_AIM OF THE EXERCISE_
Could each entry below be written out exactly, with every picture dropped?

⟨

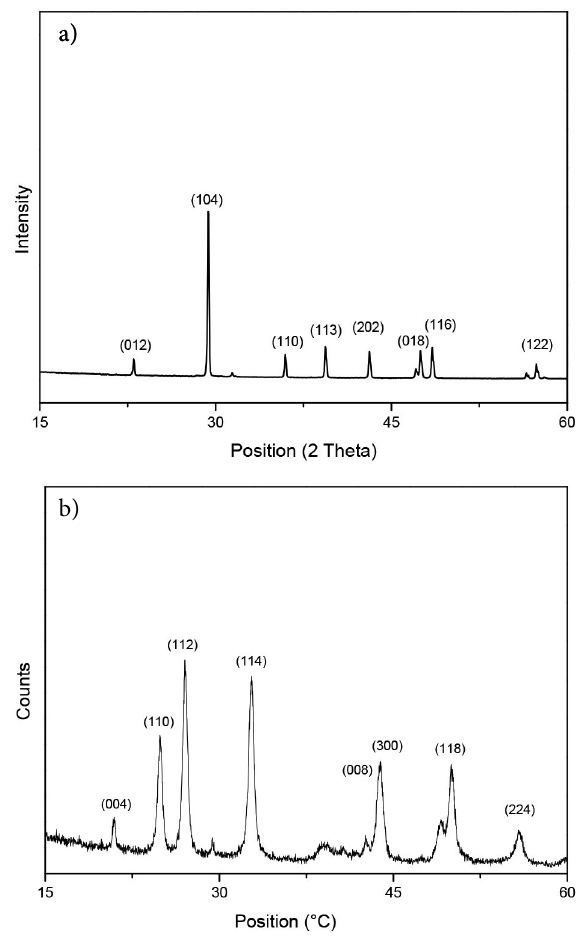
Figure 2. X-ray diffraction patterns of CaCO 3 obtained in the (a) absence and (b) presence of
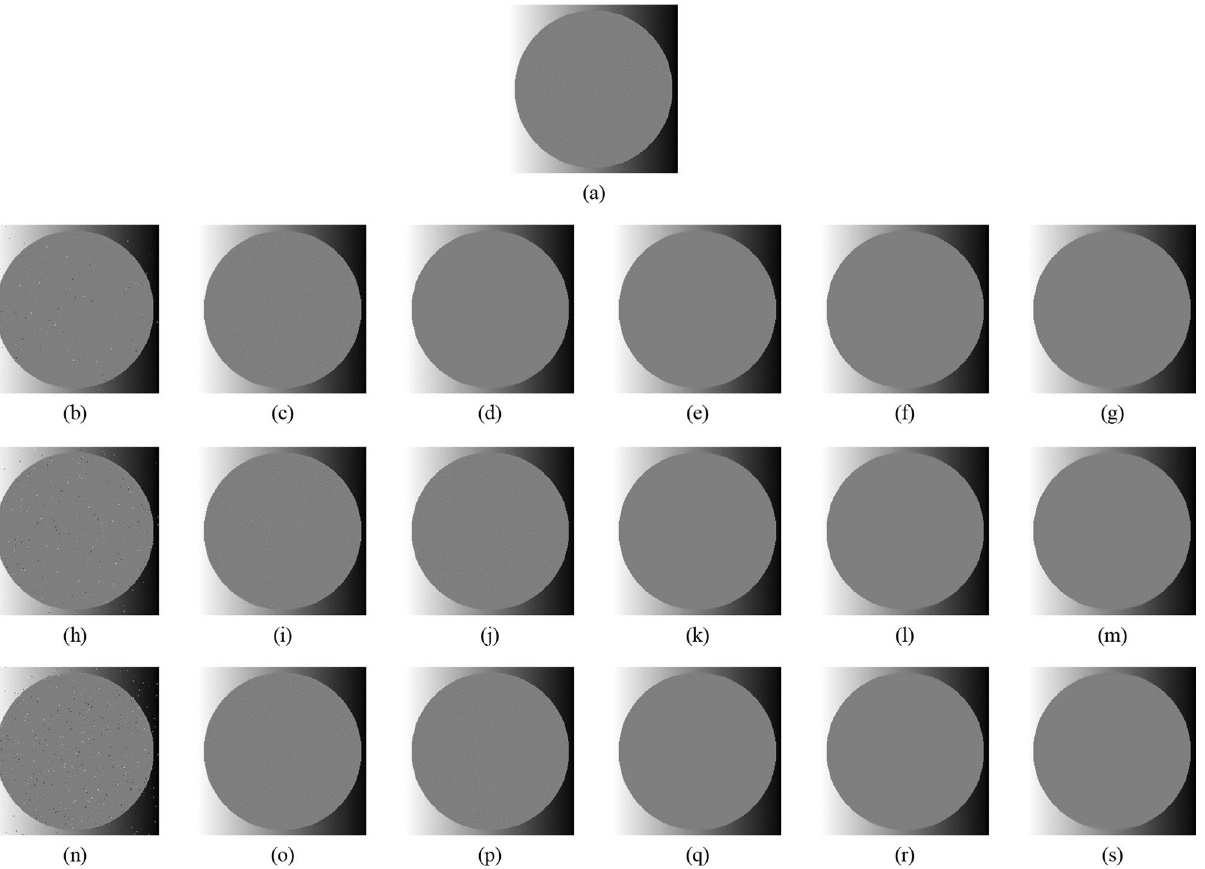
Figure 4. Comparison of noise reduction performance of each filter size and each noise level. ( a ) Original image; ( b ) noise-added image (Noise level = 0.1%); ( c ) filtered image using abwFMGFI (noise level = 0.1%, filter size = 3 × 3); ( d ) filtered image using abwFMGFI (noise level = 0.1%, filter size = 5 × 5); ( e ) filtered image using abwFMGFI (noise level = 0.1%, filter size = 7 × 7); ( f ) filtered image using abwFMGFI (noise level = 0.1%, filter size = 9 × 9); ( g ) filtered image using abwFMGFI (noise level = 0.1%, filter size = 11 × 11); ( h ) noise-added image (noise level = 0.3%); ( i ) filtered image using abwFMGFI (noise level = 0.3%, filter size = 3 × 3); ( j ) filtered image using abwFMGFI (noise level = 0.3%, filter size = 5 × 5); ( k ) filtered image using abwFMGFI (noise level = 0.3%, filter size = 7 × 7); ( l ) filtered image using abwFMGFI (noise level = 0.3%, filter size = 9 × 9); ( m ) filtered image using abwFMGFI (noise level = 0.3%, filter size = 11 × 11); ( n ) noise-added image (noise level = 0.5%); ( o ) filtered image using abwFMGFI (noise level = 0.5%, filter size = 3 × 3); ( p ) filtered image using abwFMGFI (noise level = 0.5%, filter size = 5 × 5); ( q ) filtered image using abwFMGFI (noise level = 0.5%, filter size = 7 × 7); ( r ) filtered image using abwFMGFI (noise level = 0.5%, filter size = 9 × 9); ( s ) filtered image using abwFMGFI (noise level = 0.5%, filter size = 11 × 11).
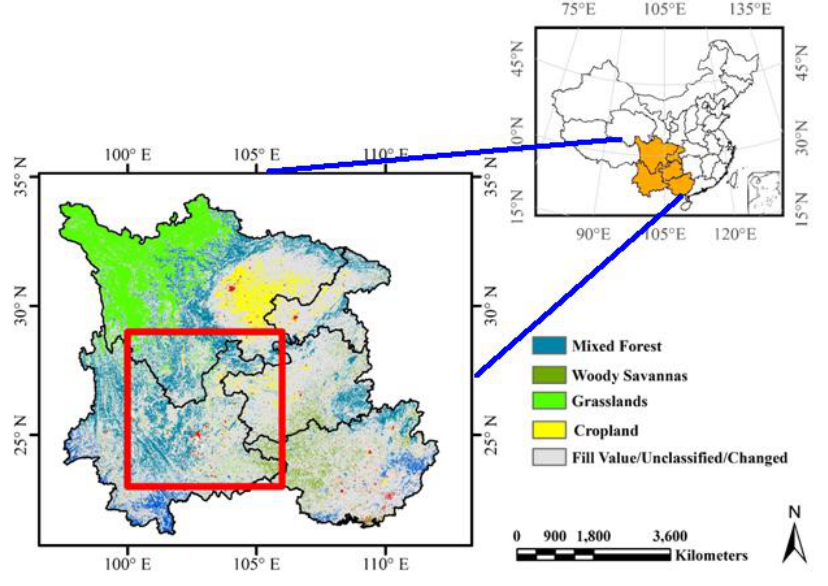
Figure 1. Unchanged land cover types in the study area. The first layer of MODIS Land Cover data was used to create the land cover. Red square defines the study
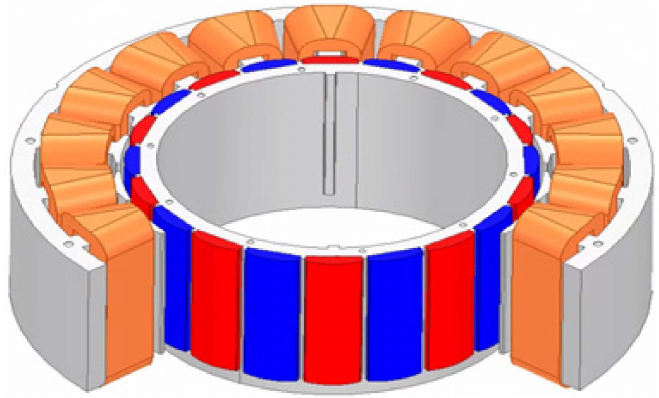
Figure 4. Joint robot and drive module components.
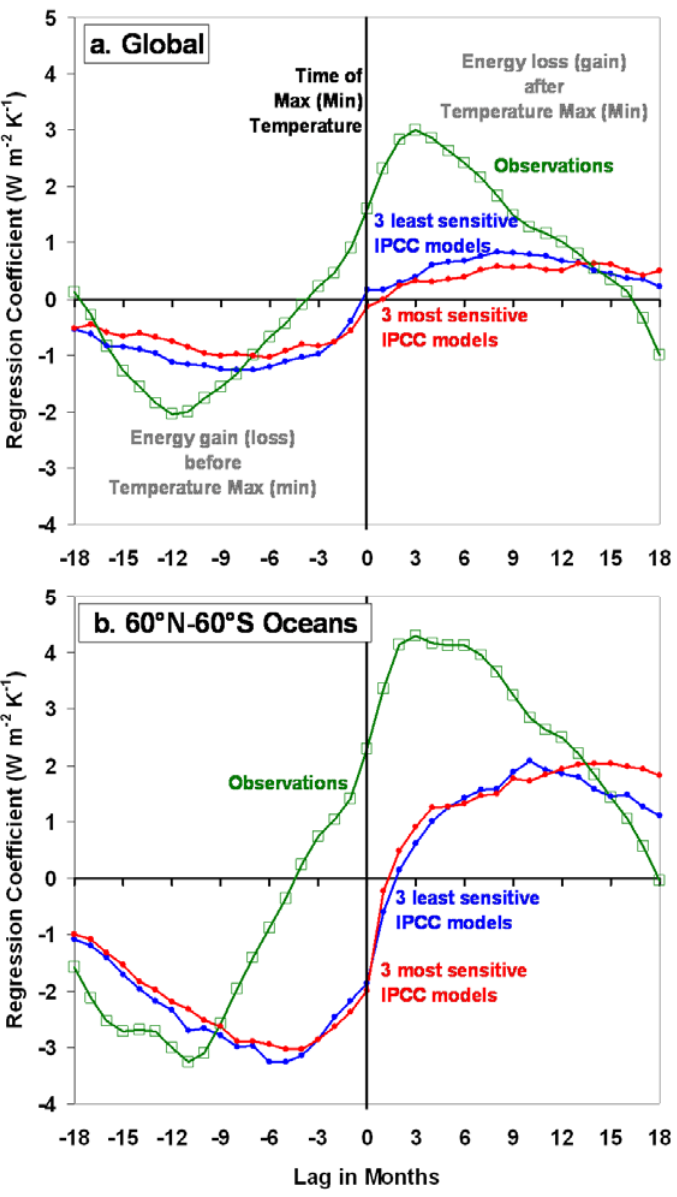
Figure 3. Lead and lag regression coefficients between monthly surface temperature anomalies and Net radiative flux anomalies in observations versus coupled climate models for: (a) global averages, and (b) global ocean averages, 60°N to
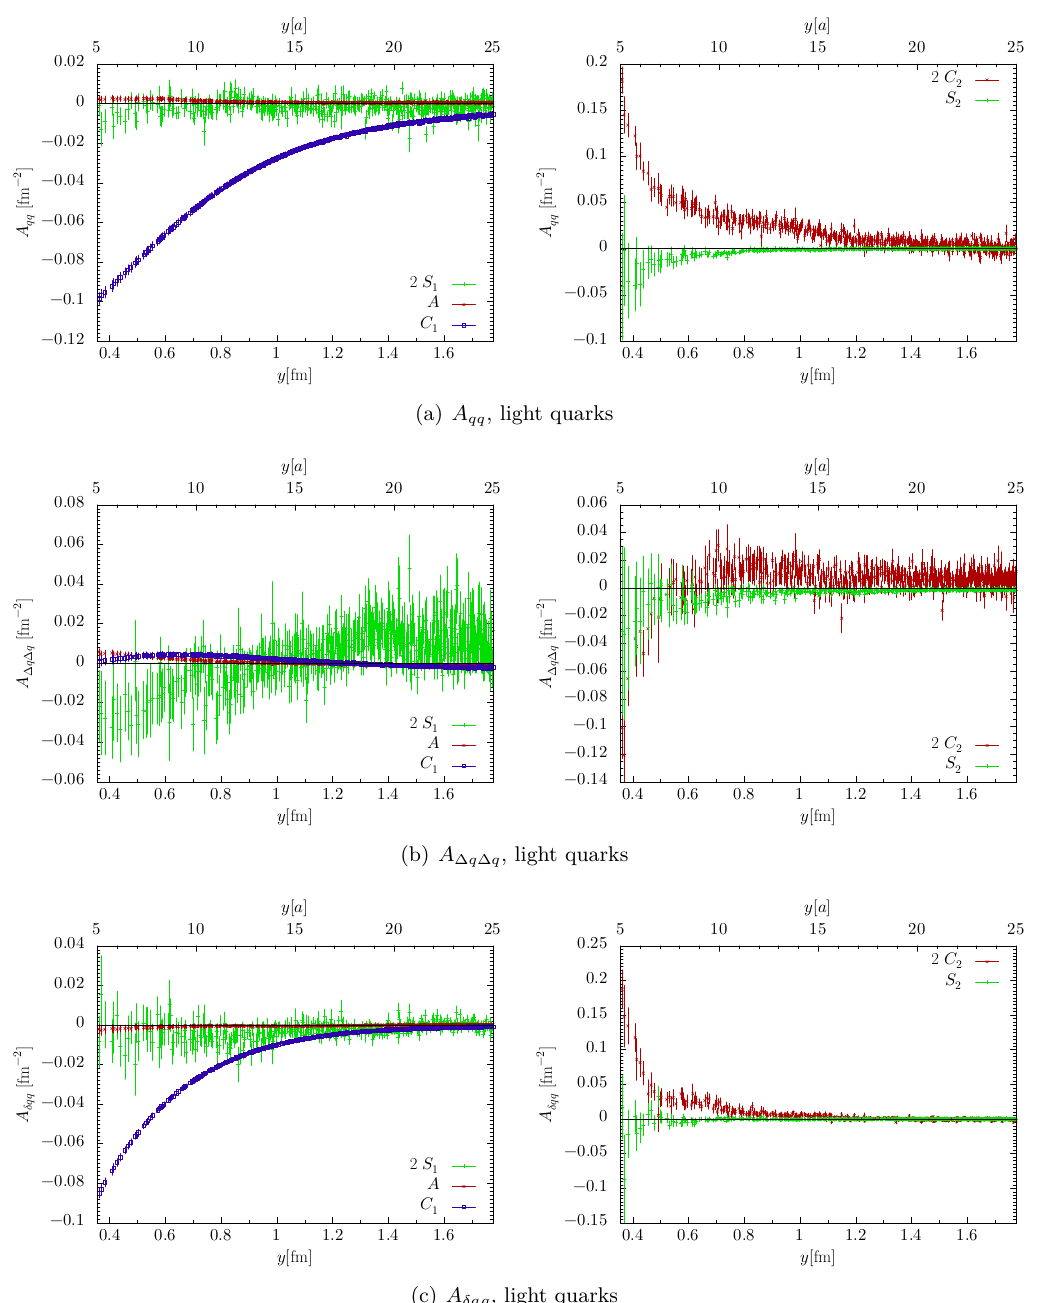
Figure 14 . Contributions of the different lattice graphs to twist-two functions for light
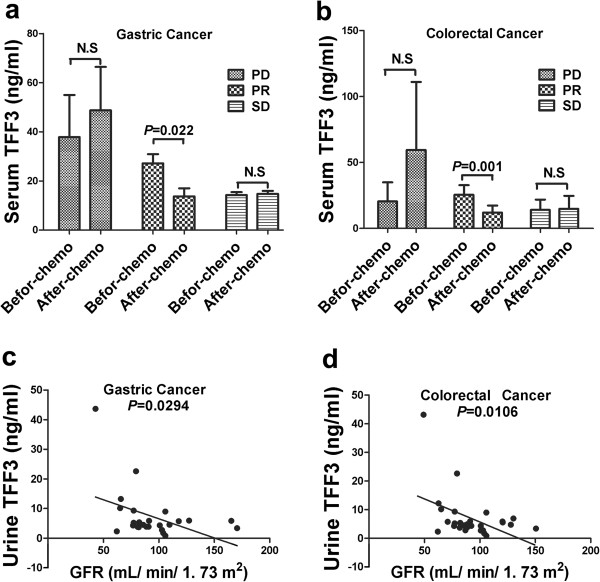
Serum TFF3 analysis in the chemotherapy group and correlation analysis between urine TFF3 and the GFR. (a) and (b) present an analysis of serum TFF3 levels in the PR, SD and PD groups of patients with gastric and colorectal cancer before and after chemotherapy, respectively. The significant ratios with P < 0.05 between 2 groups (before and after chemotherapy in the PR group of gastric and colorectal cancer). (c) and (d) present a correlation analysis between urine TFF3 levels and the GFR in patients with gastric and colorectal cancer, respectively. Urine TFF3 levels were significantly negatively correlated with the GFR in both the gastric and the colorectal cancer groups (P < 0.05).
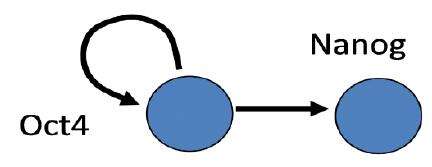
Figure 2: Example of TF regulatory events defined by ChIP-seq data (gene targeting by TF binding in promoter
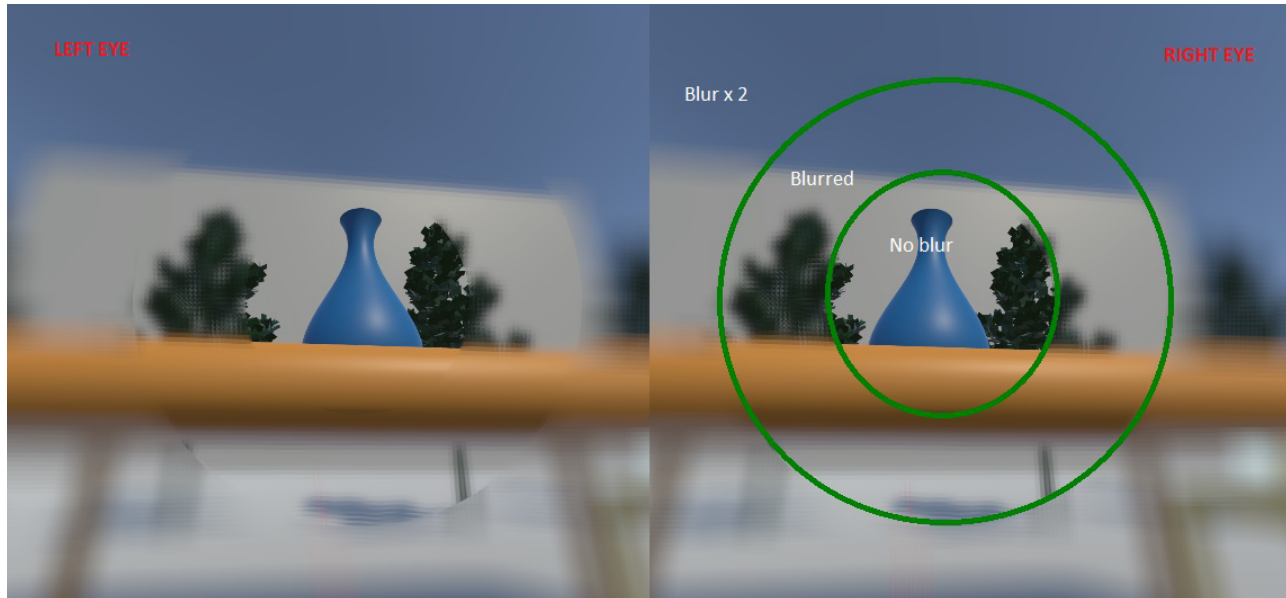
Figure 6. Stereoscopic view of the multi-region foveation output. The central region has no blur applied while the other two regions (highlighted in green for sake of visualization only) have different blurs applied to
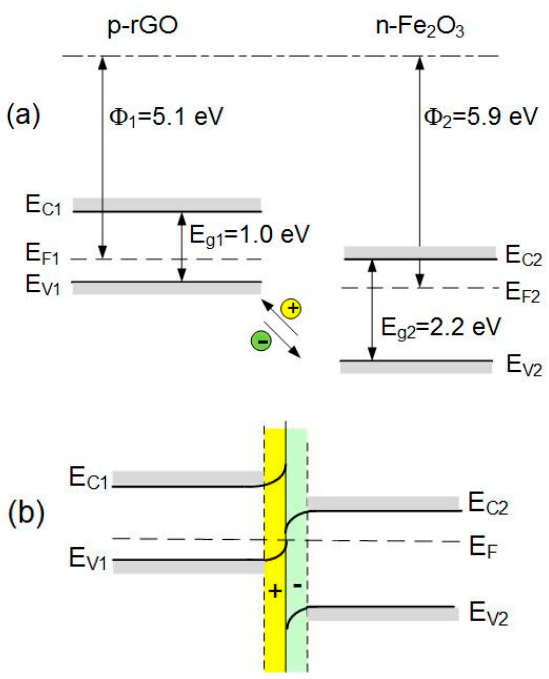
Figure 10. Diagram of energy bands of p-rGO and n-Fe 2 O 3 before ( a ) and after ( b ) contact with the formation of a p-n heterojunction.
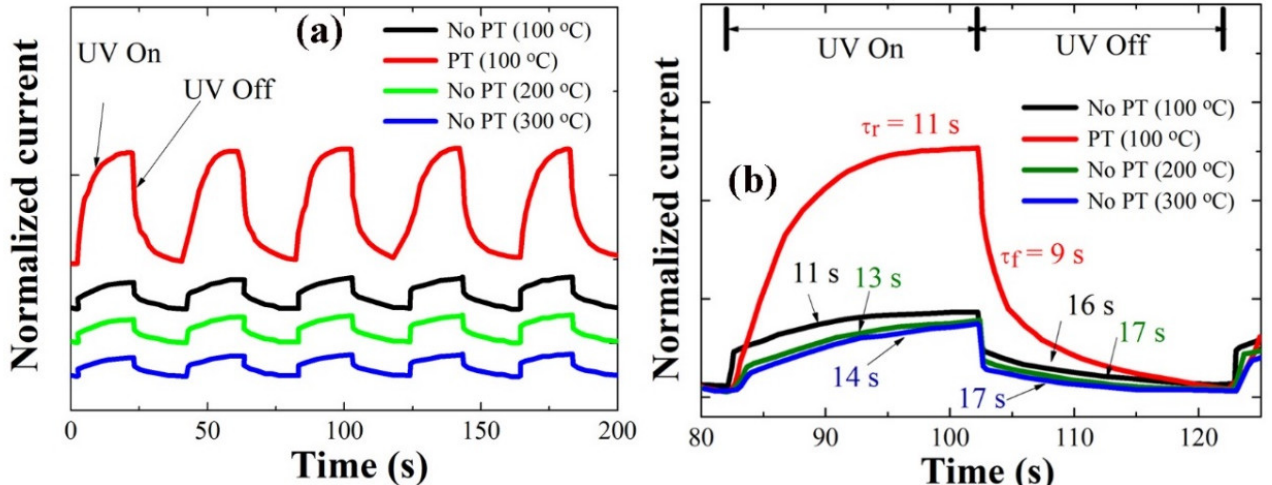
Figure 8. ( a ) Transient characteristics of p-Si/n-ZnO-NRs heterojunction PDs grown on the SLs pre- pared under different conditions; ( b ) the expanded views of the photoresponses in a single cycle in ( a ).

⟩

_RESPONSE AREA_
Figure 2. X-ray diffraction patterns of CaCO 3 obtained in the (a) absence and (b) presence of
Figure 4. Comparison of noise reduction performance of each filter size and each noise level. ( a ) Original image; ( b ) noise-added image (Noise level = 0.1%); ( c ) filtered image using abwFMGFI (noise level = 0.1%, filter size = 3 × 3); ( d ) filtered image using abwFMGFI (noise level = 0.1%, filter size = 5 × 5); ( e ) filtered image using abwFMGFI (noise level = 0.1%, filter size = 7 × 7); ( f ) filtered image using abwFMGFI (noise level = 0.1%, filter size = 9 × 9); ( g ) filtered image using abwFMGFI (noise level = 0.1%, filter size = 11 × 11); ( h ) noise-added image (noise level = 0.3%); ( i ) filtered image using abwFMGFI (noise level = 0.3%, filter size = 3 × 3); ( j ) filtered image using abwFMGFI (noise level = 0.3%, filter size = 5 × 5); ( k ) filtered image using abwFMGFI (noise level = 0.3%, filter size = 7 × 7); ( l ) filtered image using abwFMGFI (noise level = 0.3%, filter size = 9 × 9); ( m ) filtered image using abwFMGFI (noise level = 0.3%, filter size = 11 × 11); ( n ) noise-added image (noise level = 0.5%); ( o ) filtered image using abwFMGFI (noise level = 0.5%, filter size = 3 × 3); ( p ) filtered image using abwFMGFI (noise level = 0.5%, filter size = 5 × 5); ( q ) filtered image using abwFMGFI (noise level = 0.5%, filter size = 7 × 7); ( r ) filtered image using abwFMGFI (noise level = 0.5%, filter size = 9 × 9); ( s ) filtered image using abwFMGFI (noise level = 0.5%, filter size = 11 × 11).
Figure 1. Unchanged land cover types in the study area. The first layer of MODIS Land Cover data was used to create the land cover. Red square defines the study
Figure 4. Joint robot and drive module components.
Figure 3. Lead and lag regression coefficients between monthly surface temperature anomalies and Net radiative flux anomalies in observations versus coupled climate models for: (a) global averages, and (b) global ocean averages, 60°N to
Figure 14 . Contributions of the different lattice graphs to twist-two functions for light
Serum TFF3 analysis in the chemotherapy group and correlation analysis between urine TFF3 and the GFR. (a) and (b) present an analysis of serum TFF3 levels in the PR, SD and PD groups of patients with gastric and colorectal cancer before and after chemotherapy, respectively. The significant ratios with P < 0.05 between 2 groups (before and after chemotherapy in the PR group of gastric and colorectal cancer). (c) and (d) present a correlation analysis between urine TFF3 levels and the GFR in patients with gastric and colorectal cancer, respectively. Urine TFF3 levels were significantly negatively correlated with the GFR in both the gastric and the colorectal cancer groups (P < 0.05).
Figure 2: Example of TF regulatory events defined by ChIP-seq data (gene targeting by TF binding in promoter
Figure 6. Stereoscopic view of the multi-region foveation output. The central region has no blur applied while the other two regions (highlighted in green for sake of visualization only) have different blurs applied to
Figure 10. Diagram of energy bands of p-rGO and n-Fe 2 O 3 before ( a ) and after ( b ) contact with the formation of a p-n heterojunction.
Figure 8. ( a ) Transient characteristics of p-Si/n-ZnO-NRs heterojunction PDs grown on the SLs pre- pared under different conditions; ( b ) the expanded views of the photoresponses in a single cycle in ( a ).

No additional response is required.